Your objective:
Output every entry below word for word, without its pictures.

━━━━━ Material for this task

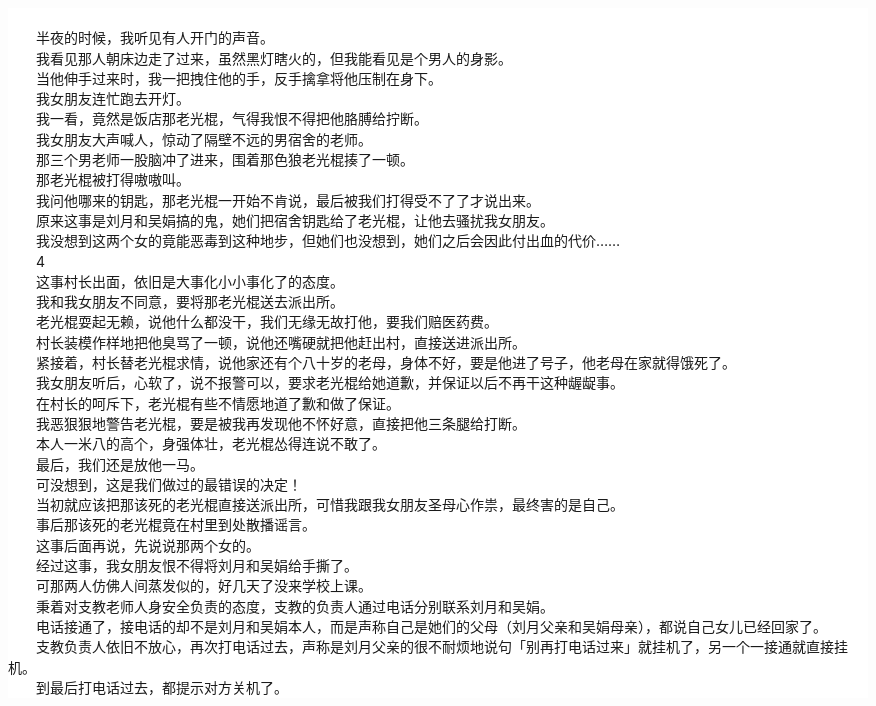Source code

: <br>   
&emsp;&emsp;半夜的时候，我听见有人开门的声音。  
<br>   
&emsp;&emsp;我看见那人朝床边走了过来，虽然黑灯瞎火的，但我能看见是个男人的身影。  
<br>   
&emsp;&emsp;当他伸手过来时，我一把拽住他的手，反手擒拿将他压制在身下。  
<br>   
&emsp;&emsp;我女朋友连忙跑去开灯。  
<br>   
&emsp;&emsp;我一看，竟然是饭店那老光棍，气得我恨不得把他胳膊给拧断。  
<br>   
&emsp;&emsp;我女朋友大声喊人，惊动了隔壁不远的男宿舍的老师。  
<br>   
&emsp;&emsp;那三个男老师一股脑冲了进来，围着那色狼老光棍揍了一顿。  
<br>   
&emsp;&emsp;那老光棍被打得嗷嗷叫。  
<br>   
&emsp;&emsp;我问他哪来的钥匙，那老光棍一开始不肯说，最后被我们打得受不了了才说出来。  
<br>   
&emsp;&emsp;原来这事是刘月和吴娟搞的鬼，她们把宿舍钥匙给了老光棍，让他去骚扰我女朋友。  
<br>   
&emsp;&emsp;我没想到这两个女的竟能恶毒到这种地步，但她们也没想到，她们之后会因此付出血的代价……  
<br>   
&emsp;&emsp;4  
<br>   
&emsp;&emsp;这事村长出面，依旧是大事化小小事化了的态度。  
<br>   
&emsp;&emsp;我和我女朋友不同意，要将那老光棍送去派出所。  
<br>   
&emsp;&emsp;老光棍耍起无赖，说他什么都没干，我们无缘无故打他，要我们赔医药费。  
<br>   
&emsp;&emsp;村长装模作样地把他臭骂了一顿，说他还嘴硬就把他赶出村，直接送进派出所。  
<br>   
&emsp;&emsp;紧接着，村长替老光棍求情，说他家还有个八十岁的老母，身体不好，要是他进了号子，他老母在家就得饿死了。  
<br>   
&emsp;&emsp;我女朋友听后，心软了，说不报警可以，要求老光棍给她道歉，并保证以后不再干这种龌龊事。  
<br>   
&emsp;&emsp;在村长的呵斥下，老光棍有些不情愿地道了歉和做了保证。  
<br>   
&emsp;&emsp;我恶狠狠地警告老光棍，要是被我再发现他不怀好意，直接把他三条腿给打断。  
<br>   
&emsp;&emsp;本人一米八的高个，身强体壮，老光棍怂得连说不敢了。  
<br>   
&emsp;&emsp;最后，我们还是放他一马。  
<br>   
&emsp;&emsp;可没想到，这是我们做过的最错误的决定！  
<br>   
&emsp;&emsp;当初就应该把那该死的老光棍直接送派出所，可惜我跟我女朋友圣母心作祟，最终害的是自己。  
<br>   
&emsp;&emsp;事后那该死的老光棍竟在村里到处散播谣言。  
<br>   
&emsp;&emsp;这事后面再说，先说说那两个女的。  
<br>   
&emsp;&emsp;经过这事，我女朋友恨不得将刘月和吴娟给手撕了。  
<br>   
&emsp;&emsp;可那两人仿佛人间蒸发似的，好几天了没来学校上课。  
<br>   
&emsp;&emsp;秉着对支教老师人身安全负责的态度，支教的负责人通过电话分别联系刘月和吴娟。  
<br>   
&emsp;&emsp;电话接通了，接电话的却不是刘月和吴娟本人，而是声称自己是她们的父母（刘月父亲和吴娟母亲），都说自己女儿已经回家了。  
<br>   
&emsp;&emsp;支教负责人依旧不放心，再次打电话过去，声称是刘月父亲的很不耐烦地说句「别再打电话过来」就挂机了，另一个一接通就直接挂机。  
<br>   
&emsp;&emsp;到最后打电话过去，都提示对方关机了。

━━━━━━━━━━

Response:
Source code

: <br>   
&emsp;&emsp;半夜的时候，我听见有人开门的声音。  
<br>   
&emsp;&emsp;我看见那人朝床边走了过来，虽然黑灯瞎火的，但我能看见是个男人的身影。  
<br>   
&emsp;&emsp;当他伸手过来时，我一把拽住他的手，反手擒拿将他压制在身下。  
<br>   
&emsp;&emsp;我女朋友连忙跑去开灯。  
<br>   
&emsp;&emsp;我一看，竟然是饭店那老光棍，气得我恨不得把他胳膊给拧断。  
<br>   
&emsp;&emsp;我女朋友大声喊人，惊动了隔壁不远的男宿舍的老师。  
<br>   
&emsp;&emsp;那三个男老师一股脑冲了进来，围着那色狼老光棍揍了一顿。  
<br>   
&emsp;&emsp;那老光棍被打得嗷嗷叫。  
<br>   
&emsp;&emsp;我问他哪来的钥匙，那老光棍一开始不肯说，最后被我们打得受不了了才说出来。  
<br>   
&emsp;&emsp;原来这事是刘月和吴娟搞的鬼，她们把宿舍钥匙给了老光棍，让他去骚扰我女朋友。  
<br>   
&emsp;&emsp;我没想到这两个女的竟能恶毒到这种地步，但她们也没想到，她们之后会因此付出血的代价……  
<br>   
&emsp;&emsp;4  
<br>   
&emsp;&emsp;这事村长出面，依旧是大事化小小事化了的态度。  
<br>   
&emsp;&emsp;我和我女朋友不同意，要将那老光棍送去派出所。  
<br>   
&emsp;&emsp;老光棍耍起无赖，说他什么都没干，我们无缘无故打他，要我们赔医药费。  
<br>   
&emsp;&emsp;村长装模作样地把他臭骂了一顿，说他还嘴硬就把他赶出村，直接送进派出所。  
<br>   
&emsp;&emsp;紧接着，村长替老光棍求情，说他家还有个八十岁的老母，身体不好，要是他进了号子，他老母在家就得饿死了。  
<br>   
&emsp;&emsp;我女朋友听后，心软了，说不报警可以，要求老光棍给她道歉，并保证以后不再干这种龌龊事。  
<br>   
&emsp;&emsp;在村长的呵斥下，老光棍有些不情愿地道了歉和做了保证。  
<br>   
&emsp;&emsp;我恶狠狠地警告老光棍，要是被我再发现他不怀好意，直接把他三条腿给打断。  
<br>   
&emsp;&emsp;本人一米八的高个，身强体壮，老光棍怂得连说不敢了。  
<br>   
&emsp;&emsp;最后，我们还是放他一马。  
<br>   
&emsp;&emsp;可没想到，这是我们做过的最错误的决定！  
<br>   
&emsp;&emsp;当初就应该把那该死的老光棍直接送派出所，可惜我跟我女朋友圣母心作祟，最终害的是自己。  
<br>   
&emsp;&emsp;事后那该死的老光棍竟在村里到处散播谣言。  
<br>   
&emsp;&emsp;这事后面再说，先说说那两个女的。  
<br>   
&emsp;&emsp;经过这事，我女朋友恨不得将刘月和吴娟给手撕了。  
<br>   
&emsp;&emsp;可那两人仿佛人间蒸发似的，好几天了没来学校上课。  
<br>   
&emsp;&emsp;秉着对支教老师人身安全负责的态度，支教的负责人通过电话分别联系刘月和吴娟。  
<br>   
&emsp;&emsp;电话接通了，接电话的却不是刘月和吴娟本人，而是声称自己是她们的父母（刘月父亲和吴娟母亲），都说自己女儿已经回家了。  
<br>   
&emsp;&emsp;支教负责人依旧不放心，再次打电话过去，声称是刘月父亲的很不耐烦地说句「别再打电话过来」就挂机了，另一个一接通就直接挂机。  
<br>   
&emsp;&emsp;到最后打电话过去，都提示对方关机了。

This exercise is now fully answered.